Dans une décision rendue le 8 juin, le juge Morgan de la Cour supérieure a conclu que la réglementation de la publicité de tiers par le projet de loi 254 pendant une période préélectorale de 12 mois violait la garantie de liberté d’expression de la Charte et échouait au test de l’atteinte minimale. Les syndicats ont fait valoir que la période réglementée d’un an prévue par le projet de loi était trop longue et qu’elle limitait sans discernement non seulement le discours lié à l’élection, mais aussi l’expression sur une gamme d’importantes questions de politique publique qui n’ont aucun lien avec l’élection à venir.
Depuis des décennies, le mouvement syndical soutient avec force et constance la limitation des dépenses électorales et de la publicité des tiers. Partout, les entreprises et les fortunés ont à la fois le moyen et une concentration de richesse pour influencer les électorats. Cette menace a été soulignée par le rapport de 1991 de la Commission royale sur la réforme électorale et le financement des partis et sa recommandation de réglementer les contributions politiques et la publicité électorale des tiers.
Le projet de loi 254, maintenant connu sous le nom de projet de loi 307, est très différent. Il s’agit d’une législation partisane visant carrément les critiques du gouvernement conservateur, en particulier le mouvement syndical.

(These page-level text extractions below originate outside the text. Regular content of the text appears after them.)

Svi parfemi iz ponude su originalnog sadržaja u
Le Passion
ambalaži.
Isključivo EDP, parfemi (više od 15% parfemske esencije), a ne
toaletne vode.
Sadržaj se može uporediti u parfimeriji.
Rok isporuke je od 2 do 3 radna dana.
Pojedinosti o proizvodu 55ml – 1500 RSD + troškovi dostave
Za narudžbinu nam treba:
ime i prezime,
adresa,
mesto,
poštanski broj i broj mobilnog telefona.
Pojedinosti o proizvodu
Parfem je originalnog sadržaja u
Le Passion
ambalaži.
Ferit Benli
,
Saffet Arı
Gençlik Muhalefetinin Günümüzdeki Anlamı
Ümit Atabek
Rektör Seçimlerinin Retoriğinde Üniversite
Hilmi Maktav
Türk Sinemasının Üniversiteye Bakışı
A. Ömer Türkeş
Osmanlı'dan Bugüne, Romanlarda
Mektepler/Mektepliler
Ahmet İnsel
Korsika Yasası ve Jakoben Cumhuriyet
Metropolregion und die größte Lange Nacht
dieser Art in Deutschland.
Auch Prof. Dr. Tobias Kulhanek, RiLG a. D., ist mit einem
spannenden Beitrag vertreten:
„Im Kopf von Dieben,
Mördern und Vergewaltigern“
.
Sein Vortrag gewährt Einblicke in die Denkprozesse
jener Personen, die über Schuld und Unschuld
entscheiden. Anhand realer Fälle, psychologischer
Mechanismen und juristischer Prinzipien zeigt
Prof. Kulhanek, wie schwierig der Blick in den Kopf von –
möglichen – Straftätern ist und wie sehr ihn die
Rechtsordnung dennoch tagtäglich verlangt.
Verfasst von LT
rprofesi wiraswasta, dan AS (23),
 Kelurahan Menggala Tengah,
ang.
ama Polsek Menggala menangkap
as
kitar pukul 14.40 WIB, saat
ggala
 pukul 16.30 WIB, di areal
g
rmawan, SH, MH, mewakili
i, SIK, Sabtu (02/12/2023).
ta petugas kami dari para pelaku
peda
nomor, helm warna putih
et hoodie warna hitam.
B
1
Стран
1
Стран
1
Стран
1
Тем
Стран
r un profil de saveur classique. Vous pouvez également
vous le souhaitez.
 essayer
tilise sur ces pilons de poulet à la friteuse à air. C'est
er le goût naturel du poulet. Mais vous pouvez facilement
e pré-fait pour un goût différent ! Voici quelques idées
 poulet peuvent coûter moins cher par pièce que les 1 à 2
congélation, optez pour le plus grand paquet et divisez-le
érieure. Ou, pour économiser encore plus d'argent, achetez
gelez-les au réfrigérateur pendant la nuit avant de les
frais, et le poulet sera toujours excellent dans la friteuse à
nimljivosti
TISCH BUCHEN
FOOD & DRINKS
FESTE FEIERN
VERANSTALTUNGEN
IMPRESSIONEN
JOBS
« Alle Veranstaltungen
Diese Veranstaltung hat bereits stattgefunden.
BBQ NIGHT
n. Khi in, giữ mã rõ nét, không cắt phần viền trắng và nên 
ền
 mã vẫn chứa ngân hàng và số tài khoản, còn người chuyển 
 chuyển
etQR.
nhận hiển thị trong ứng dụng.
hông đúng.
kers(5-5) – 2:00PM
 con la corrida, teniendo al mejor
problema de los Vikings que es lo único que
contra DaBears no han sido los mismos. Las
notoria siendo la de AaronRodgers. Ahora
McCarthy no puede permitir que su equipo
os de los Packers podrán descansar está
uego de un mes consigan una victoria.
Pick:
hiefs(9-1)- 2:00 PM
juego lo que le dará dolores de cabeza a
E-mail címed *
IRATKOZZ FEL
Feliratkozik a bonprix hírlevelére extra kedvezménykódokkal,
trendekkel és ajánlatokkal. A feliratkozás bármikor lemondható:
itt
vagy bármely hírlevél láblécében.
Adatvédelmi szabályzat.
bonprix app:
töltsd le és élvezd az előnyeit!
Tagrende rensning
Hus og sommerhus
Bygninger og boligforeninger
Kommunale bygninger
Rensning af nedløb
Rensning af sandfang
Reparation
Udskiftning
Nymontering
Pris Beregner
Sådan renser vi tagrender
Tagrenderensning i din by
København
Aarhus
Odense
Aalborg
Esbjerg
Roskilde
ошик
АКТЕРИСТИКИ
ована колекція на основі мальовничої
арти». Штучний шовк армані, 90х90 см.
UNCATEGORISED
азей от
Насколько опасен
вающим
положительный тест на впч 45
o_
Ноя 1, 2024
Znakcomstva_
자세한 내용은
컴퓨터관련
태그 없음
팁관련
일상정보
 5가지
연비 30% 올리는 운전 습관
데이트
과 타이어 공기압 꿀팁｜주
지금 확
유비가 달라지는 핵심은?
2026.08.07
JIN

Devant la Cour, le gouvernement n’a pas réussi à justifier ni même à expliquer pourquoi il doublait la période réglementée préélectorale, et ses propres témoins experts ont contredit les arguments du gouvernement. Le recours à l’article 33 de la Charte pour passer outre à une décision judiciaire sur une question d’auto-préservation électorale du gouvernement est un conflit d’intérêts honteux et inacceptable pour les Ontariens.
Même ceux qui ne s’opposent pas au projet de loi devraient être consternés par l’utilisation par le gouvernement de la clause dérogatoire pour refuser les protections constitutionnelles aux Ontariens. Ce n’est pas pour rien que l’on appelle cette clause « l’option nucléaire » – elle est radicale, dangereuse et prévue pour les situations les plus extrêmes.
En 2018, Doug Ford a de la même manière et de façon opportuniste fait appel à la clause dérogatoire pour interférer avec une campagne électorale du Conseil de Toronto alors en cours. Plutôt que de faire appel ou d’accepter la décision de la Cour supérieure, Doug Ford a préparé un projet de loi faisant fi de la Charte pour servir ses propres fins.
Nous rejetons l’idée que la clause dérogatoire peut être utilisée chaque fois qu’une décision judiciaire gênante confirmant des droits constitutionnels fondamentaux interfère avec les priorités du gouvernement. Monsieur Ford, l’Ontario est une démocratie, régie par la primauté du droit et soumise à la constitution du Canada. Vous n’êtes pas le roi, et l’Ontario n’est pas une dictature de pacotille dont vous pouvez réécrire les lois sur un coup de tête, sans limite ni contrainte. Les syndicats ne seront pas réduits au silence, et nous ferons notre part en parlant au nom de nos membres. Vous aurez beau essayer, vous ne pourrez pas nous museler.